New CDC data confirms what public health officials have long been urging: getting vaccinated, no matter which vaccine, makes a massive difference when it comes to surviving Covid.
As of August, unvaccinated people were more than six times more likely to test positive for coronavirus, and more than 11 times more likely to die of the disease, an Axios analysis of CDC data has found.
The data encompases 16 jurisdictions: Alabama, Arizona, Arkansas, Colorado, Connecticut, Florida, Georgia, Idaho, Louisiana, Massachusetts, Michigan, Nebraska, New Mexico, New York City, Seattle/King County, Washington, Utah, and Wisconsin.
Among the leading vaccines in the US, those who received the Moderna jab were the best protected, while those who got the Johnson & Johnson were the least, though all the vaccines made one substantially better protected than nothing.
While the study points to encouraging results from vaccines, America has struggled to keep on convincing people to get the vaccine.

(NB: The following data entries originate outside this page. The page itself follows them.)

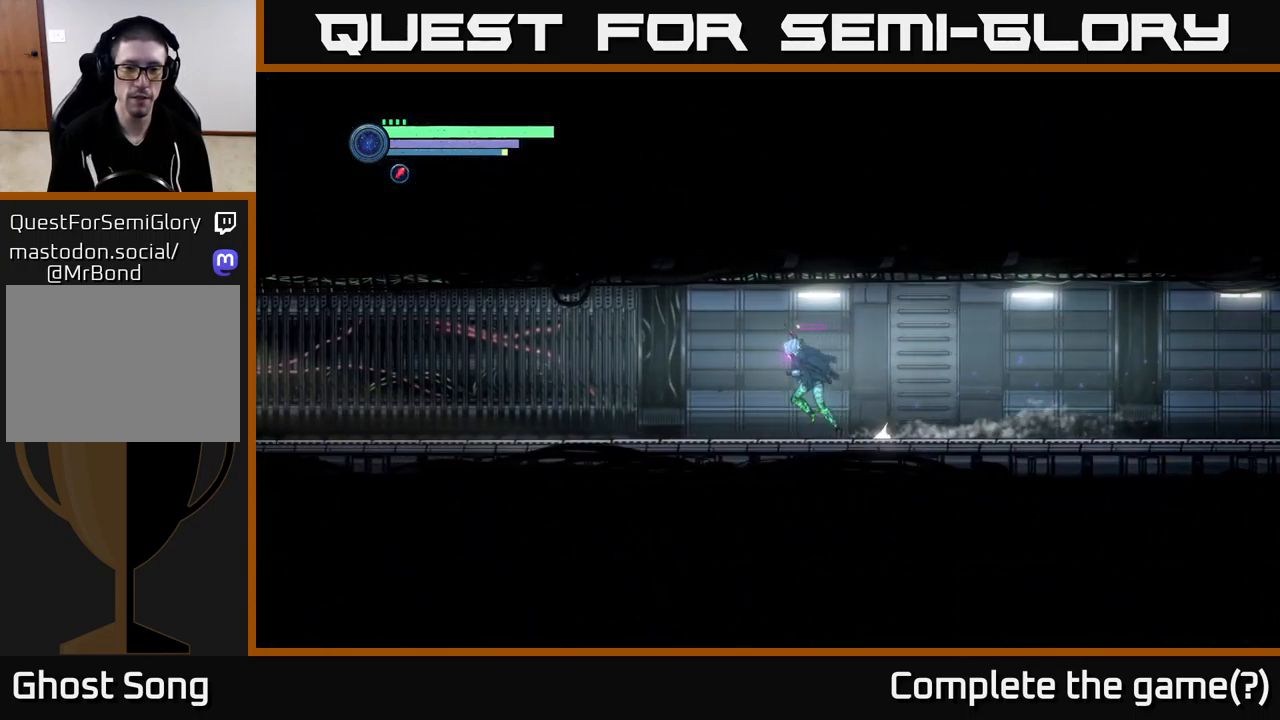
{"buttons": ["R2"], "left_stick": "left", "right_stick": "center", "events": []}
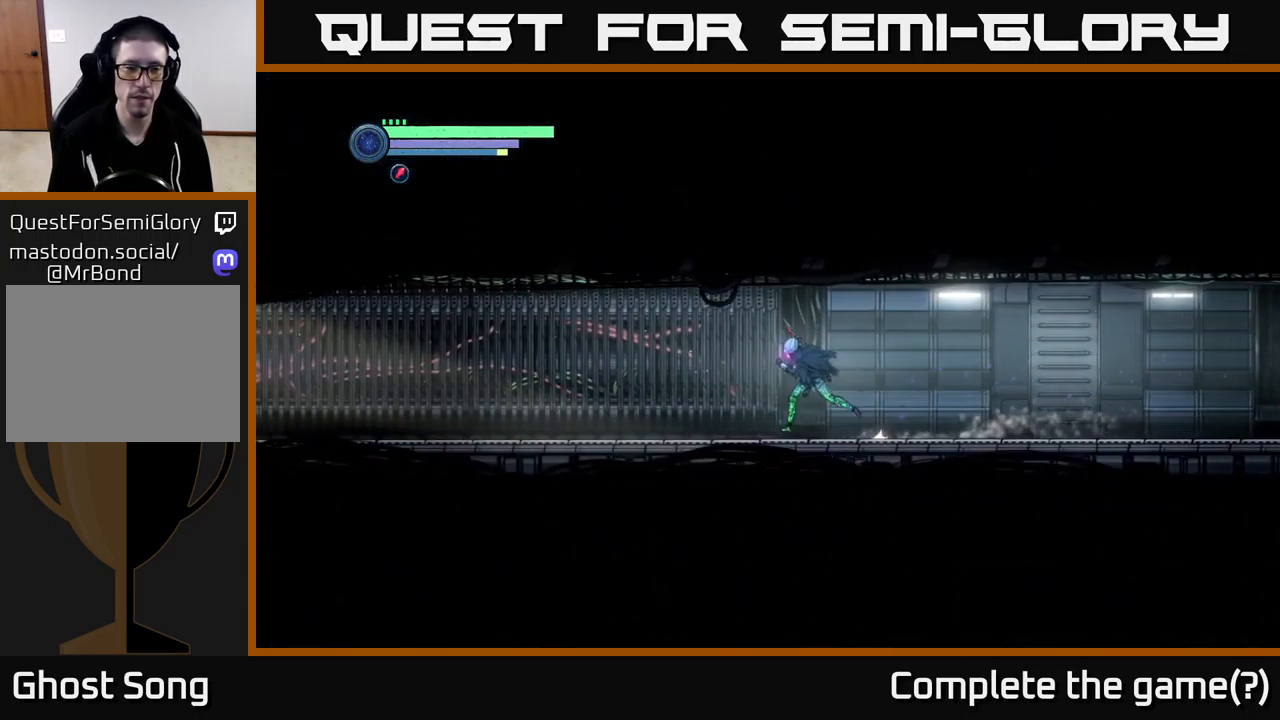
{"buttons": ["R2"], "left_stick": "left", "right_stick": "center", "events": []}
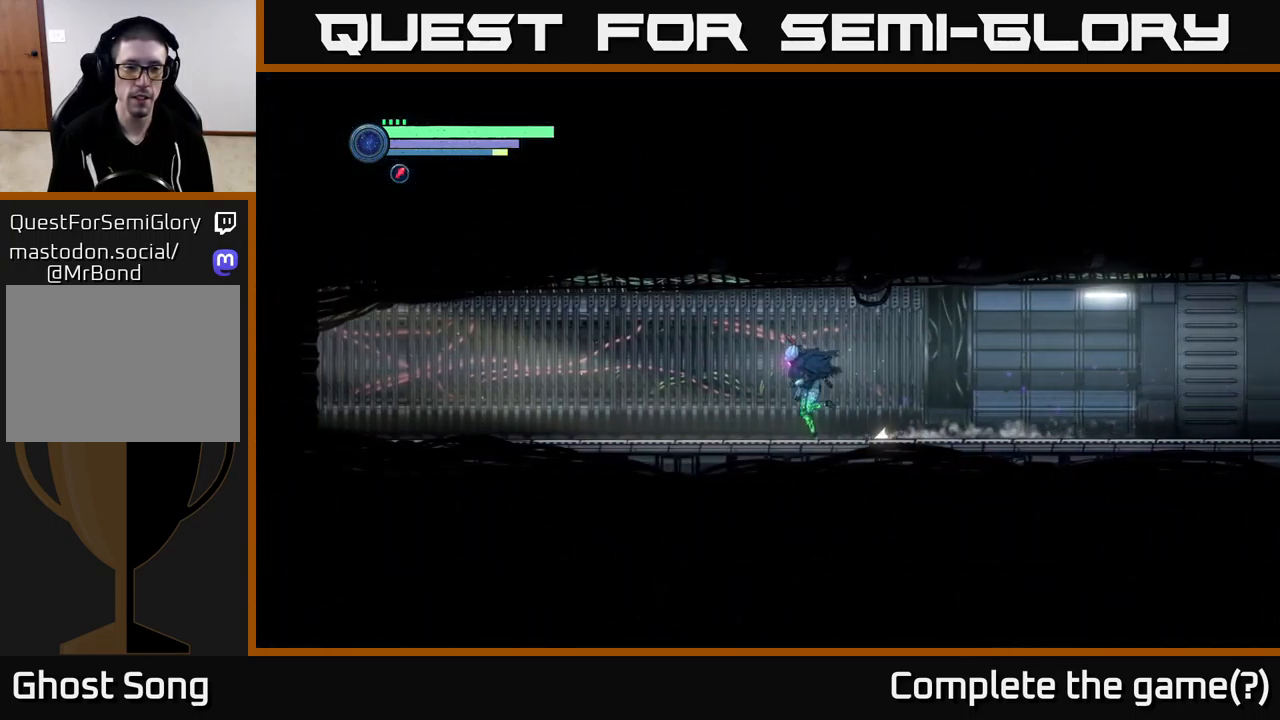
{"buttons": ["R2"], "left_stick": "left", "right_stick": "center", "events": []}
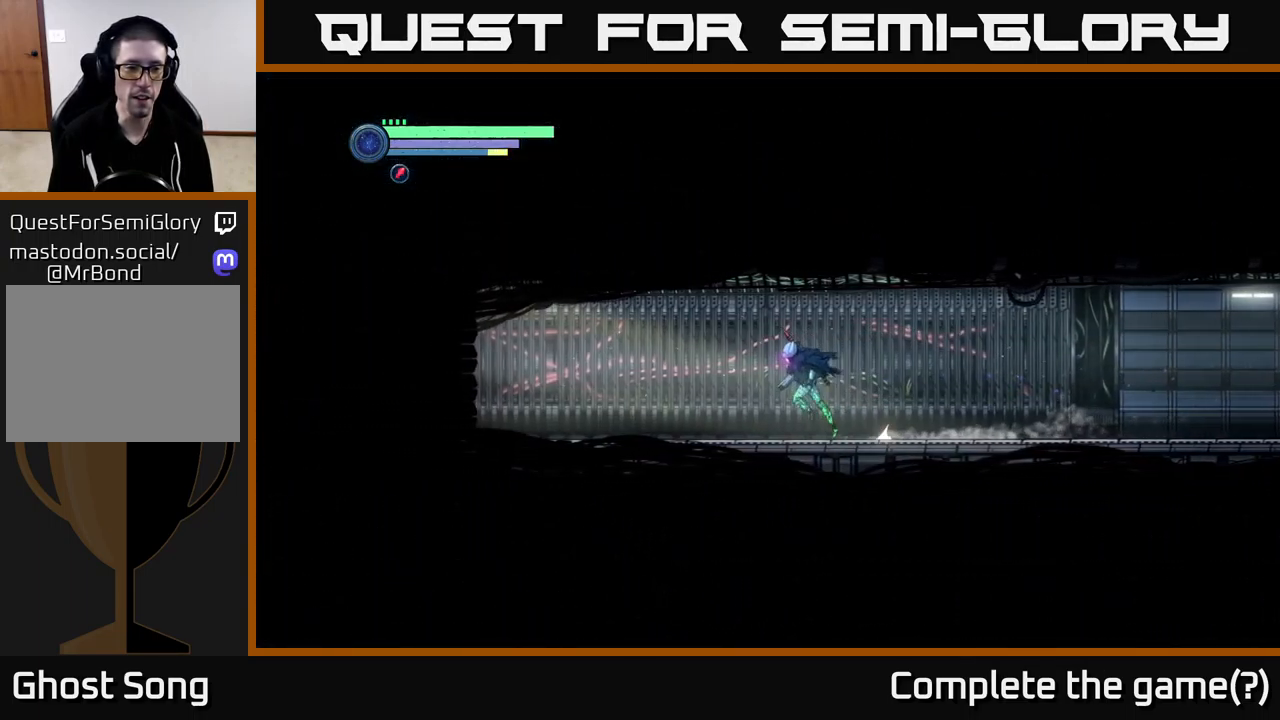
{"buttons": ["R2"], "left_stick": "left", "right_stick": "center", "events": []}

Around 56 per cent of Americans are fully vaccinated, ranking behind wealthy peer nations like South Korea, Canada, Japan, France, Brazil, the UK, and Germany.

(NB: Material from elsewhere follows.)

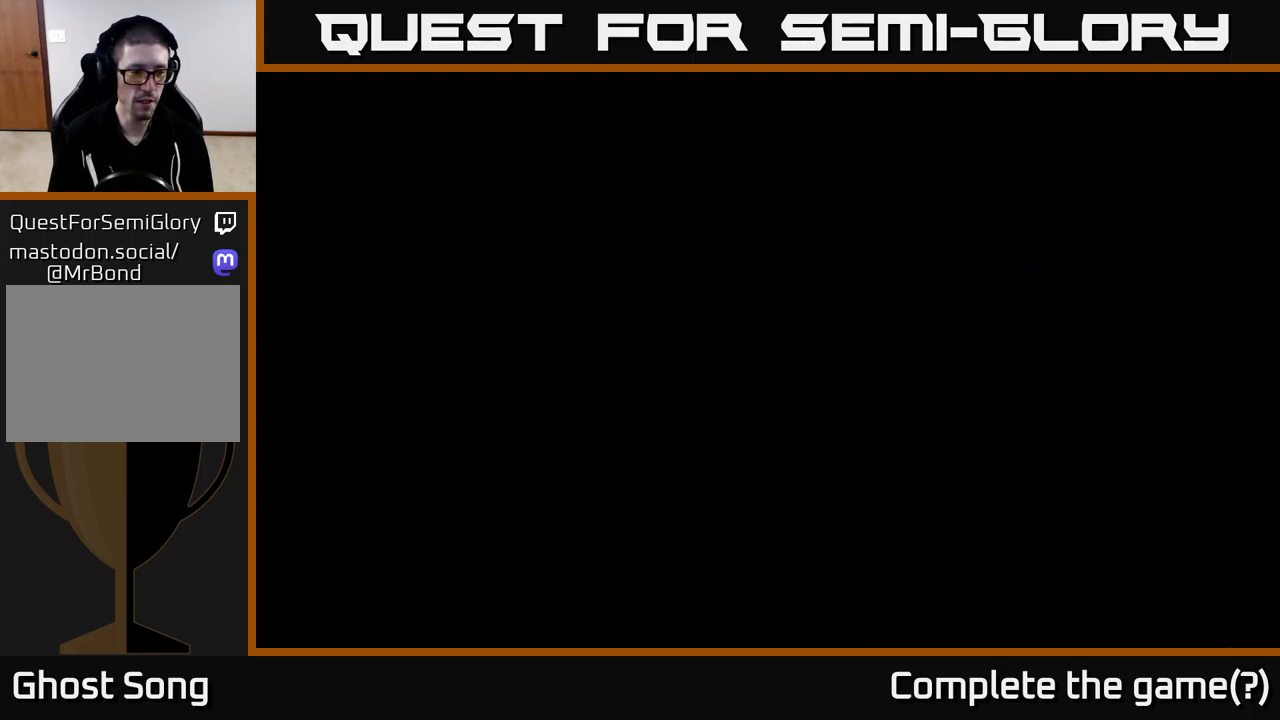
{"buttons": ["R2"], "left_stick": "left", "right_stick": "center", "events": [[150, "R2", "down"]]}
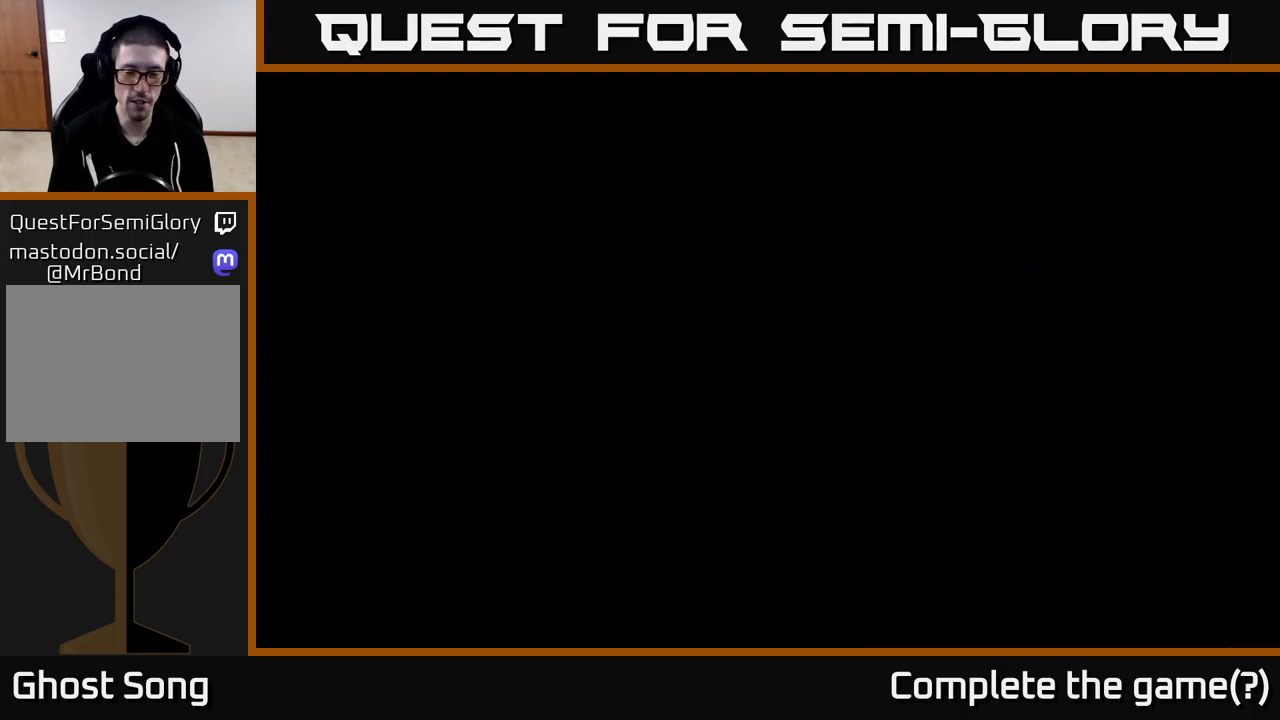
{"buttons": [], "left_stick": "left", "right_stick": "center", "events": [[134, "R2", "up"]]}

The number of average daily doses of the vaccine being given has been declining throughout the year, from a peak seven-day average of 3.38 million doses, down to a weekly average of just over 843,000 currently, though the rate began climbing again in July, as it became clear the Delta variant would continue ravaging the country.
Last week, a Food and Drug Administration panel recommended a second dose of the one-shot Johnson & Johnson vaccine for use as a “booster” in older people and vulnerable young people, following previous approvals of the Pfizer and Moderna shots for supplementary use in high-risk populations.
The vaccine push could get further momentum from a new Biden administration rule, proposed in September, requiring companies that employ more than 100 people to require personnel be vaccinated or regularly Covid tested.
The policy has been submitted for legal consideration, and could be finalised this week, impacting as many as 80 million workers. Multiple Republican-led states have challenged the mandate, and a group of GOP secretaries of state sent a letter to the president blasting the proposal as “disastrous and counterproductive”.
Disparities in vaccination continue between racial groups, according to a recent analysis from the Kaiser Family Foundation, with white people still more likely to have received a Covid vaccine than Black or Hispanic people.
Certain professions are pushing back against vaccination, too. Police, for example, have resisted getting the jab in many places, despite the urging of public health officials. Coronavirus, in fact, was the leading cause of death for police officers in 2020 and 2021, killing five times more people than gunfire. Still, police unions in places like Chicago have resisted new mandates.
Anthony Fauci, the United States’ top infectious-disease expert, has said the opposition to the vaccine “doesn’t make any sense” for public-facing government officials like police officers.
“I’m not comfortable with telling people what they should do under normal circumstances, but we are not in normal circumstances right now,” he told The Washington Post.